Een meer stabiele systematiek voor de vaststelling van de premie

De combinatie van een premie die in belangrijke mate is gebaseerd op de actuele rente (in combinatie met een premievaste periode), zoals aangekondigd in het voorontwerp, leidt tot te hoge schommelingen in de premieontwikkeling. Dat blijkt uit veel reacties uit de consultatieronde. Om deze reden wordt voorgesteld om de premiesystematiek aan te passen en te kiezen voor de geleidelijkheid van een tienjaarsrentemiddeling (cf. hoofdlijnennota). Net zoals in het huidige toetsingskader blijft het dan mogelijk om de rente waarop de premie wordt gebaseerd te middelen over de afgelopen 10 jaar. De precieze premiesystematiek bevat meer aspecten die bij het wetsvoorstel aan de orde zullen komen. Aandachtspunt daarbij is evenwicht tussen kostendekkendheid en stabiliteit.
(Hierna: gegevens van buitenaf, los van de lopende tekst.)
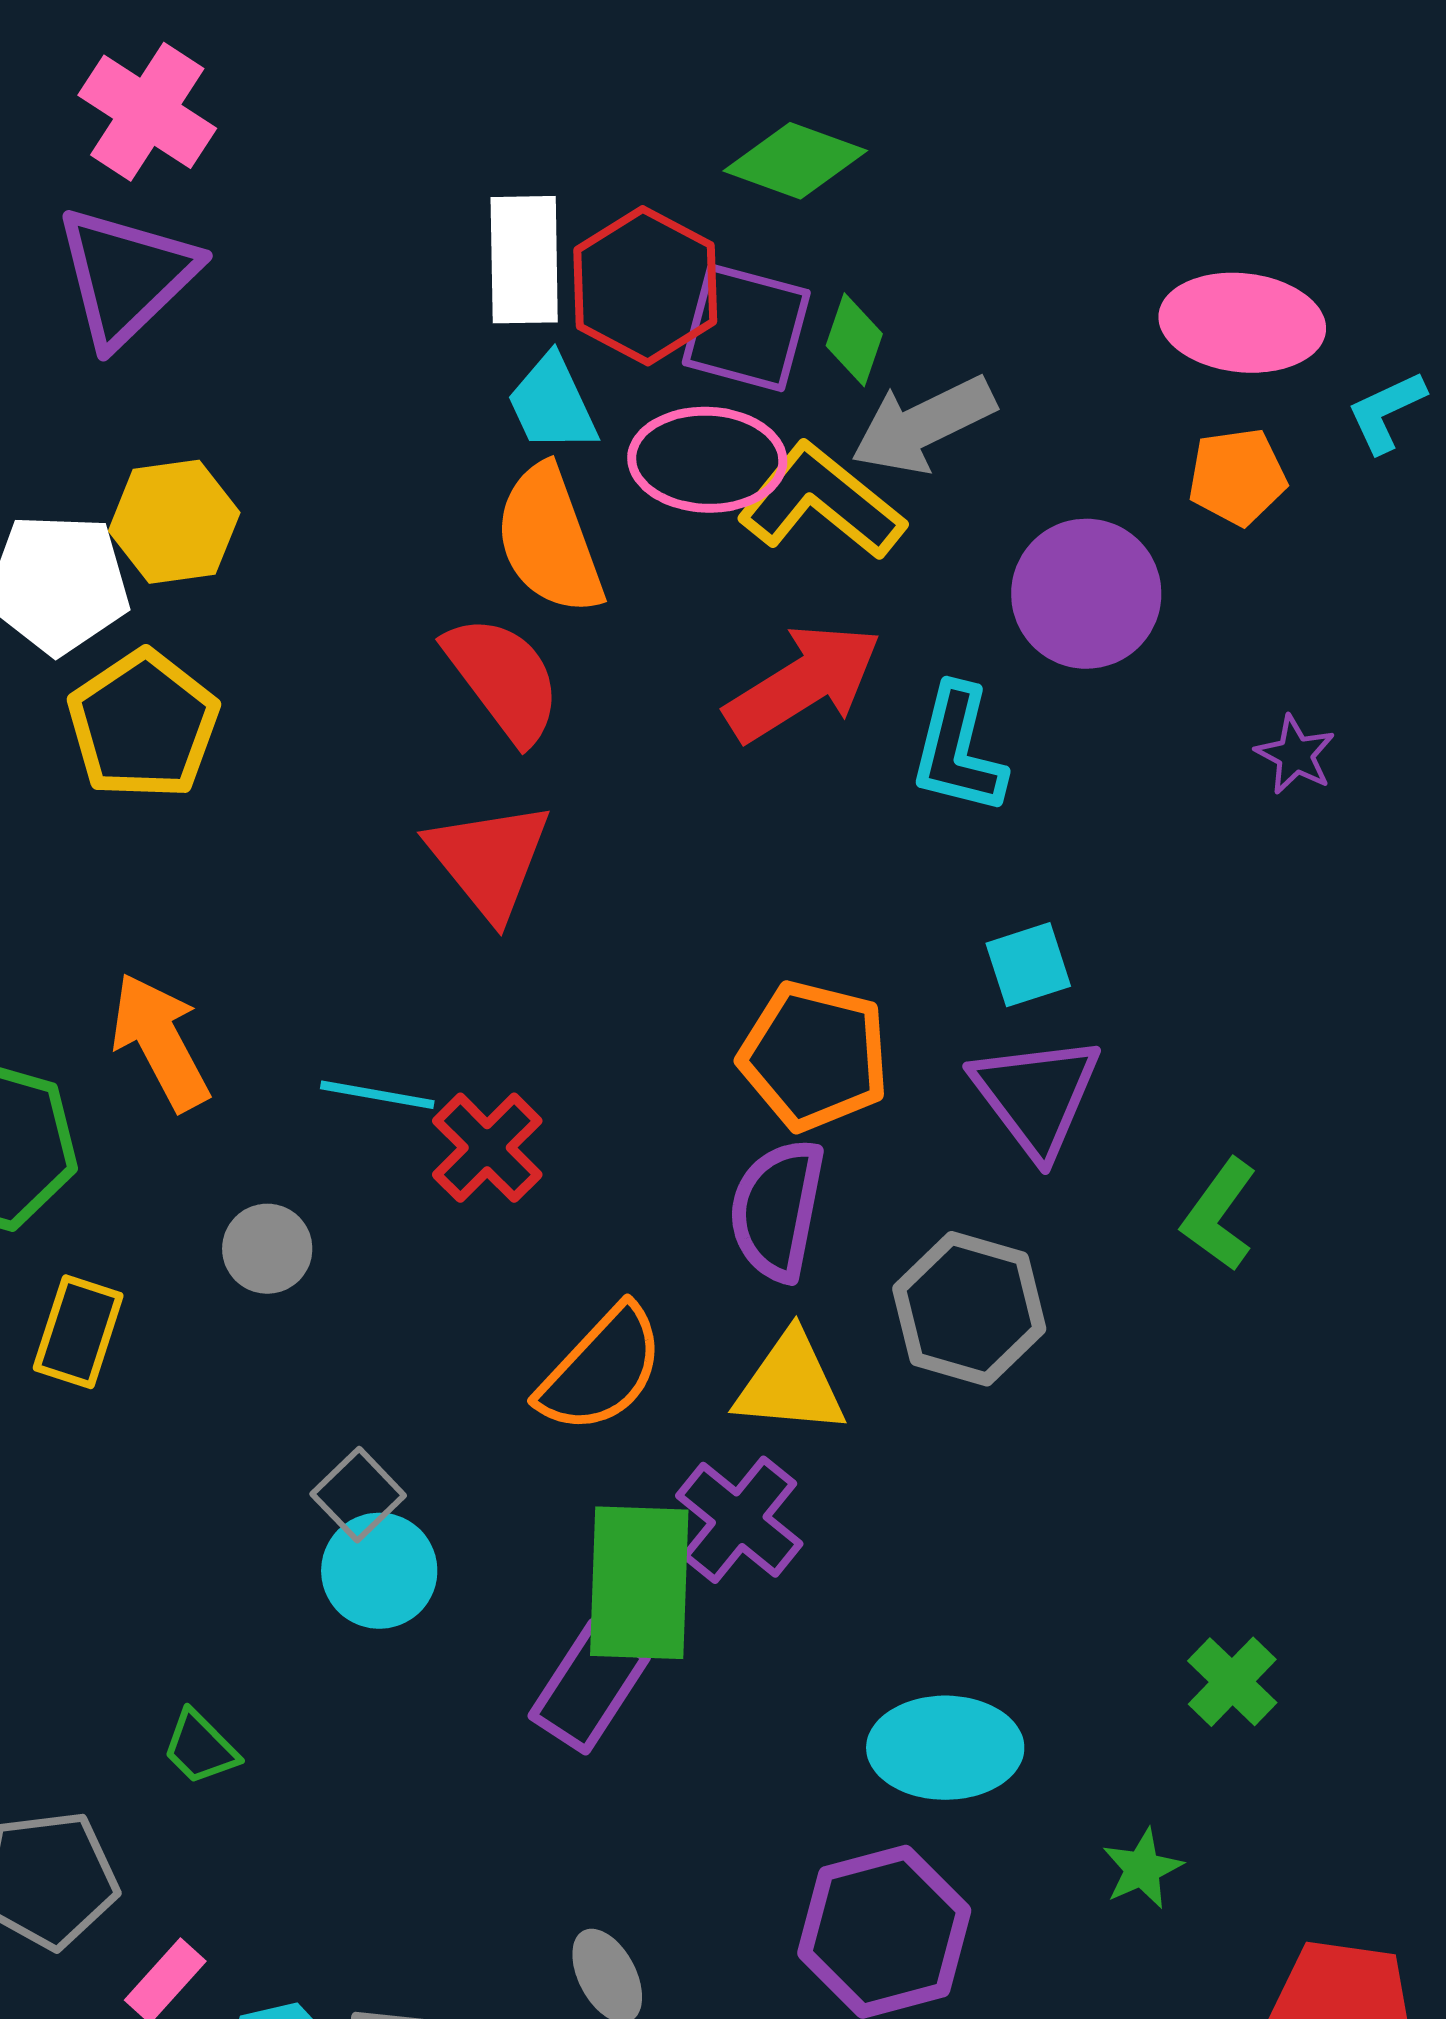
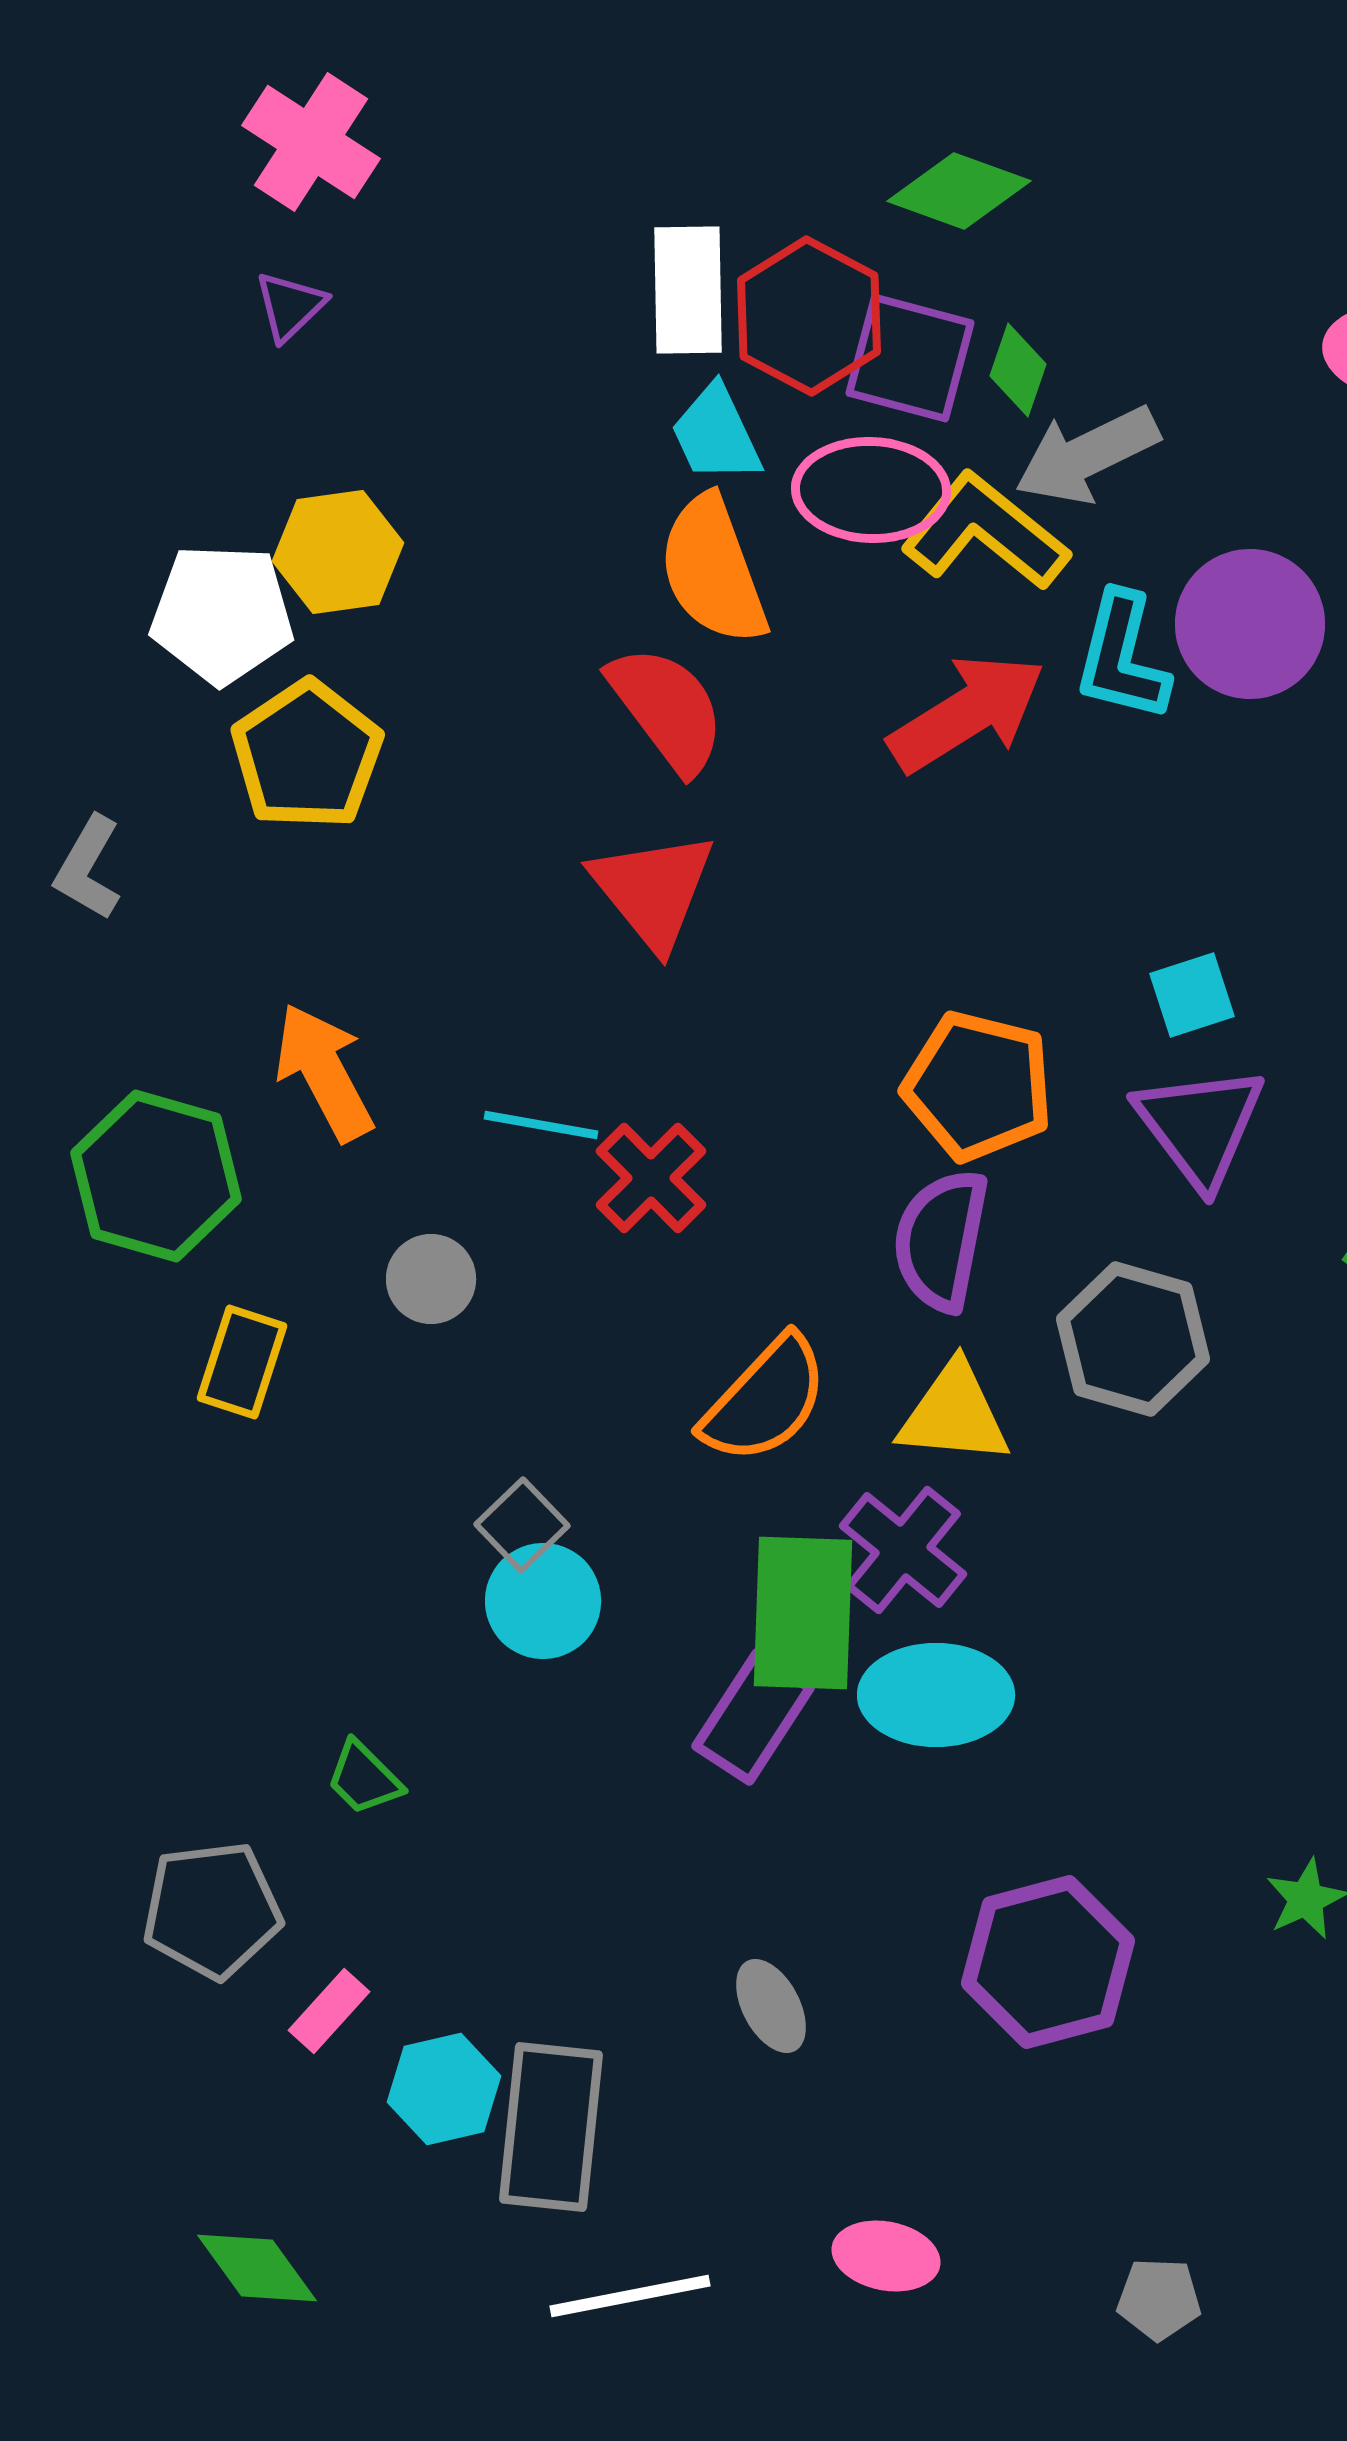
purple triangle: (126, 276) -> (290, 306), size x0.5
cyan L-shape: (958, 750) -> (1122, 657), moved
cyan ellipse: (945, 1748) -> (936, 1695), moved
De door het CPB geraamde premie-ontwikkeling bevat voldoende ruimte om bij handhaving van de tienjaarsrentemiddeling de partiële premieverhoging als gevolg van de aanpassing van het financieel toetsingskader op te vangen. Na de aanpassingen van het Witteveenkader en de herziening van het ftk wordt per saldo een premieverlaging van circa € 6 mld verwacht.
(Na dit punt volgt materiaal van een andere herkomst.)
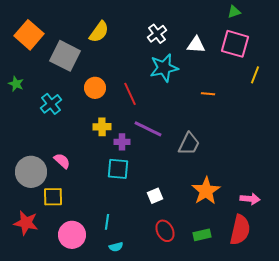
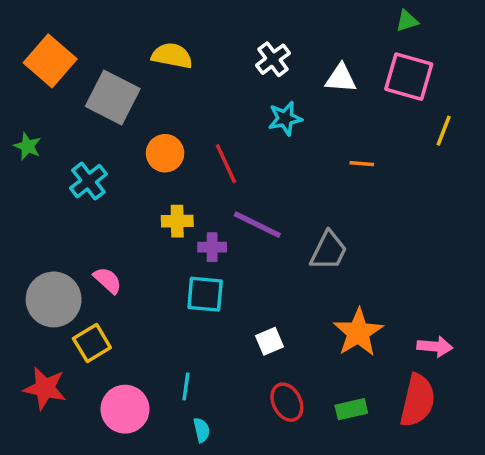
yellow semicircle: (99, 32) -> (172, 56), turned -115
cyan star: (164, 68) -> (285, 118), size x0.7
yellow square: (53, 197) -> (92, 343), turned -30
cyan semicircle: (116, 247) -> (202, 430), turned -88

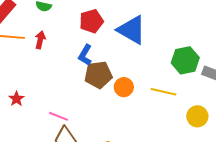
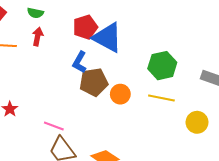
blue triangle: (132, 30) -> (107, 38), moved
red arrow: (40, 40) -> (38, 37), moved
green hexagon: (185, 60) -> (162, 66), moved

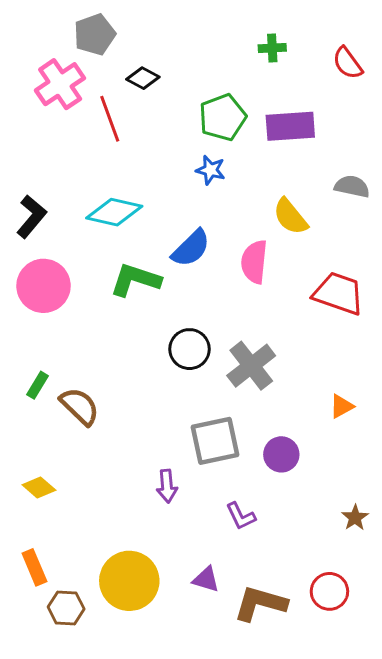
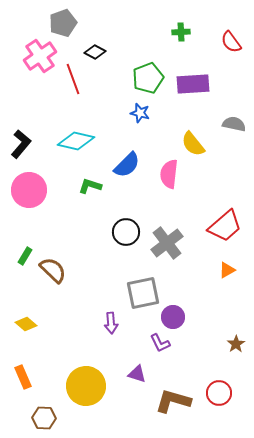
green L-shape: (135, 280) -> (90, 186), size x0.7
red trapezoid: (338, 293) -> (225, 226), moved, turned 120
purple circle: (281, 454) -> (173, 317), moved
purple triangle: (206, 579) -> (137, 374), moved
brown hexagon: (66, 608) -> (44, 418), moved

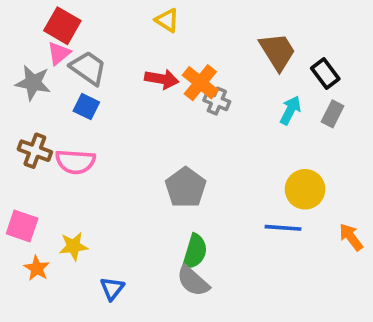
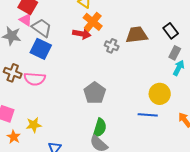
brown trapezoid: (277, 51) -> (137, 35), moved, turned -65
pink triangle: (59, 53) -> (26, 20), turned -48
orange cross: (200, 83) -> (93, 22), moved
blue square: (86, 107) -> (41, 49), size x1.5
cyan arrow: (290, 110) -> (179, 68), moved

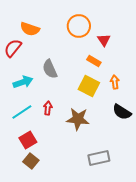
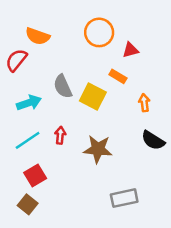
red triangle: (104, 40) -> (130, 50), turned 48
yellow square: (89, 86) -> (93, 96), moved
brown square: (31, 161) -> (28, 204), moved

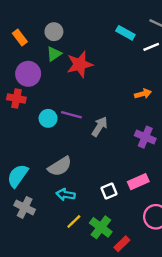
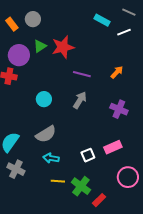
gray circle: (54, 32) -> (33, 19), moved
green triangle: (54, 54) -> (40, 46), moved
orange arrow: (143, 94) -> (117, 72), turned -32
purple line: (71, 115) -> (82, 74), moved
cyan circle: (48, 118) -> (44, 99), moved
yellow line: (74, 221) -> (58, 181), turned 48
In het licht van de premieontwikkeling is ook het advies van de Commissie UFR van belang. De Commissie UFR heeft recentelijk advies uitgebracht. Ik ben voornemens dat advies over te nemen. De effecten daarvan op de premie zijn zeer beperkt en hebben naar huidige inzichten een neerwaarts karakter. Hiervoor verwijs ik u naar de kabinetsreactie bij het advies van de Commissie UFR, die ik separaat naar uw Kamer toestuur.

Tot slot

Het wetsvoorstel over de herziening van het ftk zal volgens de in deze brief beschreven lijn zo snel mogelijk verder worden uitgewerkt. In dit proces zal ik wederom alle relevante partijen betrekken. Zoals ik u heb beloofd zal ik alles in het werk stellen om indiening van dit wetsvoorstel voor het kerstreces bij uw Kamer mogelijk te maken, om te zorgen dat de wetswijziging per 1 januari 2015 kan worden ingevoerd en het veld de benodigde voorbereidingstijd krijgt.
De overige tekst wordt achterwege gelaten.